La sera stessa del 9 giugno in cui i risultati delle europee ridicolizzavano la sua “maggioranza” (in realtà una minoranza fin dalle elezioni legislative del 2022), inchiodandola ad un misero 14,6%, e mentre la destra di Marine Le Pen giungeva al 31,4%, Emmanuel Macron scioglieva l’Assemblea nazionale. Il presidente, il cui mandato scadrà nel 2027, gioca sempre con lo stesso schema: “O me o il caos”, cercando di utilizzare la crescita del Rassemblement national (Rn) come una sorta di polizza di assicurazione sulla sua vita politica, e di radunare a suo favore il “Fronte repubblicano”. Lo scioglimento della Camera dei deputati è avvenuto nel momento peggiore per una gauche divisa da mesi di polemiche furibonde al suo interno (niente a che vedere con i colpi di fioretto tra Schlein e Conte).
Da questo punto di vista Macron ha fatto cilecca perché la sinistra, pressata da manifestazioni spontanee di piazza fin dalla notte del 9-10 giugno, da appelli di centinaia di intellettuali, da manifestazioni sindacali in tutto il paese, già la sera di lunedì 10 aveva annunciato la nascita del Nouveau Front Populaire (Nfp), con un accordo sul programma, sui candidati nei collegi, e sulla modalità per designare eventualmente il nome del primo ministro.
Quando leggerete questo articolo probabilmente conoscerete già i risultati del primo turno delle elezioni legislative francesi, e avrete altri elementi per valutare a pieno la situazione. I sondaggi oggi a disposizione (23 giugno) prevedono che in poco più di una cinquantina dei 577 collegi il ballottaggio sarà tra un candidato del Rn ed uno del raggruppamento del presidente; negli altri 520 il duello sarà tra l’estrema destra e la sinistra di Nfp. Il quadro non è però così lineare, perché la legge prevede la possibilità di accedere al secondo turno anche ai candidati che hanno raggiunto il 12,5% dei voti.

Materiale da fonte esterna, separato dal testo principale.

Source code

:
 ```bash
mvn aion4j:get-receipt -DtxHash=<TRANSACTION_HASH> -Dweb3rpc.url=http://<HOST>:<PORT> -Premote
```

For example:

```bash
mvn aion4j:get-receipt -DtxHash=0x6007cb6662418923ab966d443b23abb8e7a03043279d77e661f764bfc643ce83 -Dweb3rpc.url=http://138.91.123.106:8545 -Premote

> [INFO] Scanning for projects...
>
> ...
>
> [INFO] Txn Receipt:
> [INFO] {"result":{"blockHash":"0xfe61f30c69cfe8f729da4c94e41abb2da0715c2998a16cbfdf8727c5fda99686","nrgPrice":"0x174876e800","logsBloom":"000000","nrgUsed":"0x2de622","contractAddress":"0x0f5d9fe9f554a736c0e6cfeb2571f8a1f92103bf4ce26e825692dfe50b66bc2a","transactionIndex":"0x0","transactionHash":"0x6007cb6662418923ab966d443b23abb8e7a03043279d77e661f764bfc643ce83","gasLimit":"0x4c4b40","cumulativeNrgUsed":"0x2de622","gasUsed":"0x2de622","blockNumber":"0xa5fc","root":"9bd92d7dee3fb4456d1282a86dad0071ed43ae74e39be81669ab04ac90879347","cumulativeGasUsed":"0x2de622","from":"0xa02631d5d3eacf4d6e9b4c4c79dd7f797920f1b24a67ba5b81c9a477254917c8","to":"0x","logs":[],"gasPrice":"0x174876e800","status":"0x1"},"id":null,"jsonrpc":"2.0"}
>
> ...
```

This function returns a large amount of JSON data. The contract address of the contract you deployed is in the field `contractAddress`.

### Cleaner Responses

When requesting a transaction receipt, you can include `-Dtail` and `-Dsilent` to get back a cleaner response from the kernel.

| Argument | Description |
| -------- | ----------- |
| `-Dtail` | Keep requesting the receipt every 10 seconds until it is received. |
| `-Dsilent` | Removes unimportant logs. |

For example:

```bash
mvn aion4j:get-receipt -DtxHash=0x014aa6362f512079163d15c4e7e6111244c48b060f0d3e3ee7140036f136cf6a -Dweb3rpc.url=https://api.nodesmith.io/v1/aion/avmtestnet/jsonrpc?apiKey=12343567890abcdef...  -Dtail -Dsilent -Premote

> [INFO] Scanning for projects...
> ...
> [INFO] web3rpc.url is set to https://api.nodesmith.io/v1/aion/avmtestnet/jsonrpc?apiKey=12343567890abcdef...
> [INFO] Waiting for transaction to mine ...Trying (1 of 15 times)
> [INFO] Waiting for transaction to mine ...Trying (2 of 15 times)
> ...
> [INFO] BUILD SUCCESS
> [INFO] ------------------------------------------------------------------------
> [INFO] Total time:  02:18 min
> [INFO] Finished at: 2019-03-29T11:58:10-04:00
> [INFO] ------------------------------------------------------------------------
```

Così c’è il rischio, se non si concretizzerà un fronte comune contro il partito della Le Pen al secondo turno, che ci siano molte triangolazioni tra estrema destra, centro-destra macroniano e sinistra, che favoriscano il candidato del Rn.
Molti francesi temono le politiche razziste dell’estrema destra: i previsti tagli al welfare dei non franco-francesi, e l’accettazione del mantra liberista. Il 47% dei giovani francesi con meno di 25 anni discende da un nonno o una nonna o da un padre o una madre immigrati, mentre i musulmani sono 6-7 milioni. Sono ancora nella memoria collettiva le rivolte delle periferie dopo l’uccisione da parte della polizia del giovane Nahel di Nanterre, un comune della banlieue parigina con vista sui grattacieli della Défense.
Il Nfp ha puntato sulla lotta al razzismo (no all’antisemitismo e no all’islamofobia), allo scioglimento dei corpi speciali di polizia, alla difesa e all’ampliamento dello stato sociale (pensione a 60 anni, aumento del salario minimo, no alla controriforma dell’indennità di disoccupazione, no alle privatizzazioni, pubblicizzazione dell’acqua, miglioramento della vita delle periferie, servizi medicali nelle aree rurali, scuola e università gratuite, ecc.), e all’allargamento della democrazia (proporzionalismo, referendum).
Per quanto concerne la politica estera si è concordato un accettabile compromesso sulla Palestina, molto meno sull’Ucraina. Qui bisogna comunque precisare che, per la Costituzione francese, la politica estera, le alleanze internazionali, la difesa, i rapporti con la Ue (al Consiglio europeo per la Francia partecipa Macron e non il premier) restano prerogative del Presidente della Repubblica. Questi elementi relativizzano l’importanza del documento su questo punto.
Nel frattempo, Jordan Bardella, il candidato primo ministro per il Rn, per rassicurare il padronato e i vertici di Bruxelles ha precisato che manterrà la pensione a 64 anni, rimangiandosi ciò che il Rassemblement aveva proclamato all’epoca delle grandi manifestazioni contro la controriforma delle pensioni di Macron. Tra le giravolte del Rn anche la posizione sull’Ucraina: “Non vogliamo rimettere in discussione gli impegni presi dalla Francia sulla scena internazionale…c’è una sfida di credibilità nei confronti dei nostri partner europei e dei nostri alleati della Nato” (dichiarazione di Bardella del 19 giugno). Un sovranista ‘à la carte’, stile Meloni.
La cosa forse più importante è che il Nouveau Front Populaire ha ridato slancio alla partecipazione popolare e prevedibilmente alla conflittualità sociale. È questa dinamica che va sostenuta.